When you join us for worship, you should expect a worship service that is both reverent (Hebrews 12:28-29) and joyous (Psalm 100:4). It will be led by our pastor and elders and focus on meeting God in and through his Word. The progression is the same every week (see below). We love having visitors and hope you will give us the opportunity meet you and get to know you.
The worship service is not a meeting of mere individuals with their God, but the church as a unified body (Romans 12:5). All we do from the Call to Worship to the Benediction is done corporately. We listen, we pray, we sing and we give gifts as a congregation. Through this we encourage one another, speaking to one another in songs and hymns and spiritual songs (Colossians 3:12-17), stirring one another up toward love and good deeds (Hebrews 10:25).
Shaped by Scripture
As God warned Israel through Moses, the temptation is always to look around for new ways to worship our God that he has not prescribed. God has always commanded that worship be conducted in accord with his commands—we are not to add or take away (Deuteronomy 12:31-32). Therefore all we do in worship is done in accord with God's commands in scripture.
The Lord's Supper
The Lord’s Supper is served each week. We invite to the Lord's Table all those who are baptized disciples of Jesus Christ, under the authority of Christ and His body, through communicant membership in a Bible-believing Protestant church. By eating the bread and drinking the wine with us as a visitor, you are acknowledging to our church that you are a sinner, without hope except in the sovereign mercy of God, and that you are trusting in Jesus Christ alone for your salvation. If you have any doubts about your participation, please speak to the pastor or one of the elders.
A Meeting with God
For Christians, worship is a the most important time of the week (Psalm 27:4)—when God calls his people to meet with him in a unique way (Hebrews 12:18-24). It is in worship that God reminds us of our need for him, his provision for us and his tender love and care for us as our heavenly Father. Because worship is a meeting between God and his people, it takes the form a dialogue or conversation.
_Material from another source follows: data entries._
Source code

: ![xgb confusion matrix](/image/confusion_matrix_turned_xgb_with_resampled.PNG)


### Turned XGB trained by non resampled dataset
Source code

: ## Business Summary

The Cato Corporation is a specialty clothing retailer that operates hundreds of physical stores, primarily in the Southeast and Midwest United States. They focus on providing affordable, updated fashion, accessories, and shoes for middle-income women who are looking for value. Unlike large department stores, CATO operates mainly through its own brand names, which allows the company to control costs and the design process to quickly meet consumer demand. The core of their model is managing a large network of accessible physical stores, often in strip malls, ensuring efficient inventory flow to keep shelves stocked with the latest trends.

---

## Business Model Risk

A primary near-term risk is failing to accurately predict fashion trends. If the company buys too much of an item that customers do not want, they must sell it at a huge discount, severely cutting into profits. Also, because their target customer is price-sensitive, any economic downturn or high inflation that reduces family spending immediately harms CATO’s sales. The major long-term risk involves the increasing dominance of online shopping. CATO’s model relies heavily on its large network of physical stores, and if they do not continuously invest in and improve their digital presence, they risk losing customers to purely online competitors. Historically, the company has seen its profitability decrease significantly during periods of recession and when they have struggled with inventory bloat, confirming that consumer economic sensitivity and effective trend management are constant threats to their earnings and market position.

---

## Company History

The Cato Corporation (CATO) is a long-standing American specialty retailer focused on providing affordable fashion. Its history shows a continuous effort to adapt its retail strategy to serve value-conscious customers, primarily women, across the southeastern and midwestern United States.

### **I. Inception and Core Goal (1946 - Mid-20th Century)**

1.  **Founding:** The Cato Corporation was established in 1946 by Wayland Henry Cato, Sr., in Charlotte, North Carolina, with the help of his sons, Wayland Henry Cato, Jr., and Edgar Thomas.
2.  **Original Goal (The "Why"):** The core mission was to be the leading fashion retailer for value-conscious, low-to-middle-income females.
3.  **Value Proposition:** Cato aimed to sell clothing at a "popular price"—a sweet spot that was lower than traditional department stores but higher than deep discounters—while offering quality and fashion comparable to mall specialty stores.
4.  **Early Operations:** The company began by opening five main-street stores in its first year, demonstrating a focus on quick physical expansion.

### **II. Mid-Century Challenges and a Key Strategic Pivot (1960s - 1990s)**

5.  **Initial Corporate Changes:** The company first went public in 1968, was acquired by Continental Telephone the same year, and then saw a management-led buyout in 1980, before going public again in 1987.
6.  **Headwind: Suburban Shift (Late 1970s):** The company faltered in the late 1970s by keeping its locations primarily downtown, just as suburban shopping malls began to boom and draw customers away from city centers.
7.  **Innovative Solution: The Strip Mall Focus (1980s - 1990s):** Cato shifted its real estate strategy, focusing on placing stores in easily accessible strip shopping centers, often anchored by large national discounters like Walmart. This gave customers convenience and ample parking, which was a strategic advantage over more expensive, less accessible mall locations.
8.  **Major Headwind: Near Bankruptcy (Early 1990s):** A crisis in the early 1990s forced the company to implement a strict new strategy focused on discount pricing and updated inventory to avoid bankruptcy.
The Call to Worship—God calls us into his presence to worship him (Jeremiah 30:21), which we do through song and prayer.
The Reading of the Law and Confession of Sin—God then reminds us of the great impediment to drawing near to him (our sin) through the reading the Law, which is meant to lead us to repentance (Romans 3:20). As we confess our sin and ask for grace, we are reminded of his promise to forgive our sins and cleanse from all unrighteousness (1 John 1:8-9). We respond to his pardon of sin with a hymn of thanksgiving.
The Congregational Prayer—Reminded of God's grace and forgiveness, we are able to bring our prayers and petitions to the God who assures us that he is able to help us in our time of need (Proverbs 15:8, 29; Hebrews 4:14-16).
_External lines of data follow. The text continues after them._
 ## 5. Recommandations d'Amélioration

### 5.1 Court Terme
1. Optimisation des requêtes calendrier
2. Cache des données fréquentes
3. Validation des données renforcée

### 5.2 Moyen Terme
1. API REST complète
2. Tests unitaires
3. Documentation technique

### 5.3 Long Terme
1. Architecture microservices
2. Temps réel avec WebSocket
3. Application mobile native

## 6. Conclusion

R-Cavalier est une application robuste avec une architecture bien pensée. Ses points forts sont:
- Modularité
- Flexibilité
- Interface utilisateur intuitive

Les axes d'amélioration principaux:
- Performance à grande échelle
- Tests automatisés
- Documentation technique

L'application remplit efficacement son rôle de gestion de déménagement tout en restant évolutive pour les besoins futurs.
The Sermon—God's chief provision is Jesus Christ about whom we hear in the Bible. All scripture is about Jesus and so every sermon is focused on his person and his work as our Redeemer (1 Corinthians 2:2; Luke 24:25-26; 1 Peter 1:10-12; Romans 10:14-17).
The Lord's Supper—Just as the ancient kings sealed all their important communications with their sign to assure the reader of its authenticity and irrevocability (Esther 8:8), God seals his word with his sacraments (Romans 4:11). The Lord's Supper follows the sermon so that we might know that his word can be trusted and that he will not change his mind about what he requires for salvation. As a meal, it is an ongoing reminder to God's people that he is at peace with them (Matthew 9:9-13; Exodus 24:1-11).
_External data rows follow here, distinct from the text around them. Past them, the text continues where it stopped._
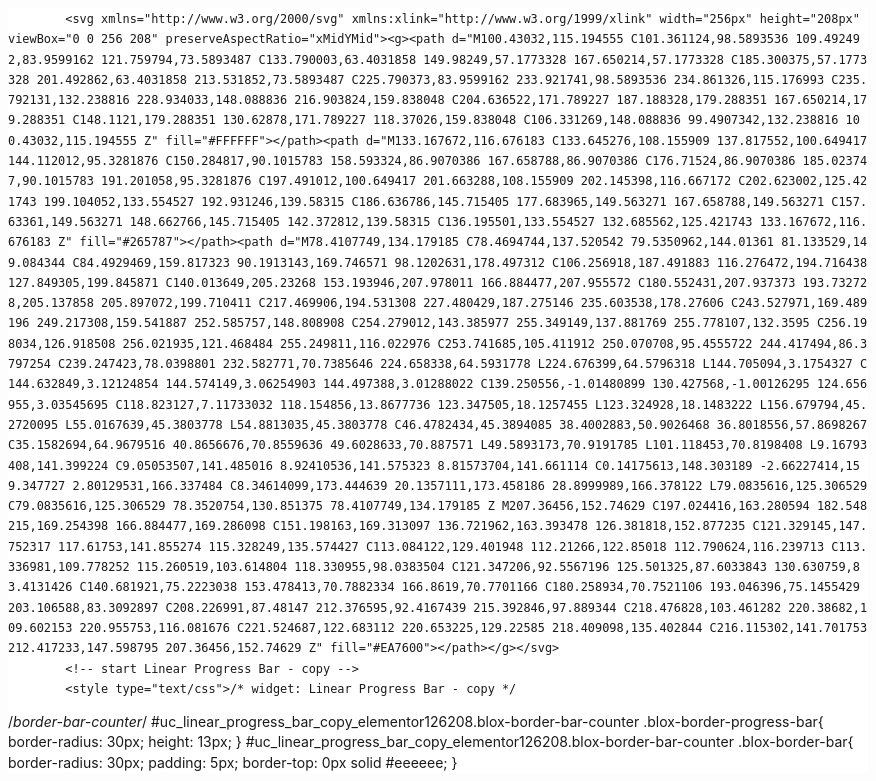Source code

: 			<svg xmlns="http://www.w3.org/2000/svg" xmlns:xlink="http://www.w3.org/1999/xlink" width="256px" height="208px" viewBox="0 0 256 208" preserveAspectRatio="xMidYMid"><g><path d="M100.43032,115.194555 C101.361124,98.5893536 109.492492,83.9599162 121.759794,73.5893487 C133.790003,63.4031858 149.98249,57.1773328 167.650214,57.1773328 C185.300375,57.1773328 201.492862,63.4031858 213.531852,73.5893487 C225.790373,83.9599162 233.921741,98.5893536 234.861326,115.176993 C235.792131,132.238816 228.934033,148.088836 216.903824,159.838048 C204.636522,171.789227 187.188328,179.288351 167.650214,179.288351 C148.1121,179.288351 130.62878,171.789227 118.37026,159.838048 C106.331269,148.088836 99.4907342,132.238816 100.43032,115.194555 Z" fill="#FFFFFF"></path><path d="M133.167672,116.676183 C133.645276,108.155909 137.817552,100.649417 144.112012,95.3281876 C150.284817,90.1015783 158.593324,86.9070386 167.658788,86.9070386 C176.71524,86.9070386 185.023747,90.1015783 191.201058,95.3281876 C197.491012,100.649417 201.663288,108.155909 202.145398,116.667172 C202.623002,125.421743 199.104052,133.554527 192.931246,139.58315 C186.636786,145.715405 177.683965,149.563271 167.658788,149.563271 C157.63361,149.563271 148.662766,145.715405 142.372812,139.58315 C136.195501,133.554527 132.685562,125.421743 133.167672,116.676183 Z" fill="#265787"></path><path d="M78.4107749,134.179185 C78.4694744,137.520542 79.5350962,144.01361 81.133529,149.084344 C84.4929469,159.817323 90.1913143,169.746571 98.1202631,178.497312 C106.256918,187.491883 116.276472,194.716438 127.849305,199.845871 C140.013649,205.23268 153.193946,207.978011 166.884477,207.955572 C180.552431,207.937373 193.732728,205.137858 205.897072,199.710411 C217.469906,194.531308 227.480429,187.275146 235.603538,178.27606 C243.527971,169.489196 249.217308,159.541887 252.585757,148.808908 C254.279012,143.385977 255.349149,137.881769 255.778107,132.3595 C256.198034,126.918508 256.021935,121.468484 255.249811,116.022976 C253.741685,105.411912 250.070708,95.4555722 244.417494,86.3797254 C239.247423,78.0398801 232.582771,70.7385646 224.658338,64.5931778 L224.676399,64.5796318 L144.705094,3.1754327 C144.632849,3.12124854 144.574149,3.06254903 144.497388,3.01288022 C139.250556,-1.01480899 130.427568,-1.00126295 124.656955,3.03545695 C118.823127,7.11733032 118.154856,13.8677736 123.347505,18.1257455 L123.324928,18.1483222 L156.679794,45.2720095 L55.0167639,45.3803778 L54.8813035,45.3803778 C46.4782434,45.3894085 38.4002883,50.9026468 36.8018556,57.8698267 C35.1582694,64.9679516 40.8656676,70.8559636 49.6028633,70.887571 L49.5893173,70.9191785 L101.118453,70.8198408 L9.16793408,141.399224 C9.05053507,141.485016 8.92410536,141.575323 8.81573704,141.661114 C0.14175613,148.303189 -2.66227414,159.347727 2.80129531,166.337484 C8.34614099,173.444639 20.1357111,173.458186 28.8999989,166.378122 L79.0835616,125.306529 C79.0835616,125.306529 78.3520754,130.851375 78.4107749,134.179185 Z M207.36456,152.74629 C197.024416,163.280594 182.548215,169.254398 166.884477,169.286098 C151.198163,169.313097 136.721962,163.393478 126.381818,152.877235 C121.329145,147.752317 117.61753,141.855274 115.328249,135.574427 C113.084122,129.401948 112.21266,122.85018 112.790624,116.239713 C113.336981,109.778252 115.260519,103.614804 118.330955,98.0383504 C121.347206,92.5567196 125.501325,87.6033843 130.630759,83.4131426 C140.681921,75.2223038 153.478413,70.7882334 166.8619,70.7701166 C180.258934,70.7521106 193.046396,75.1455429 203.106588,83.3092897 C208.226991,87.48147 212.376595,92.4167439 215.392846,97.889344 C218.476828,103.461282 220.38682,109.602153 220.955753,116.081676 C221.524687,122.683112 220.653225,129.22585 218.409098,135.402844 C216.115302,141.701753 212.417233,147.598795 207.36456,152.74629 Z" fill="#EA7600"></path></g></svg>			
			<!-- start Linear Progress Bar - copy -->
			<style type="text/css">/* widget: Linear Progress Bar - copy */
/*border-bar-counter*/
#uc_linear_progress_bar_copy_elementor126208.blox-border-bar-counter .blox-border-progress-bar{
    border-radius: 30px;
  	height: 13px;
}
#uc_linear_progress_bar_copy_elementor126208.blox-border-bar-counter .blox-border-bar{
    border-radius: 30px;
  	padding: 5px;
  	border-top: 0px solid #eeeeee;
}
</style>
			<!-- end Linear Progress Bar - copy -->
The Offering—Having received God's provision, we are able to bring our gifts and offerings to God, not as to one in need, but back to the one who has first blessed us as a confession that all we have is his and is for his glory (Exodus 23:19; Leviticus 23:10-11; 2 Corinthians 9:6-15).
The Benediction—As God sends us back into the world, he does so with his blessing (Numbers 6:22-27), so that we might know that he goes with us and that if he is with us, who can be against us (Romans 8:31-39).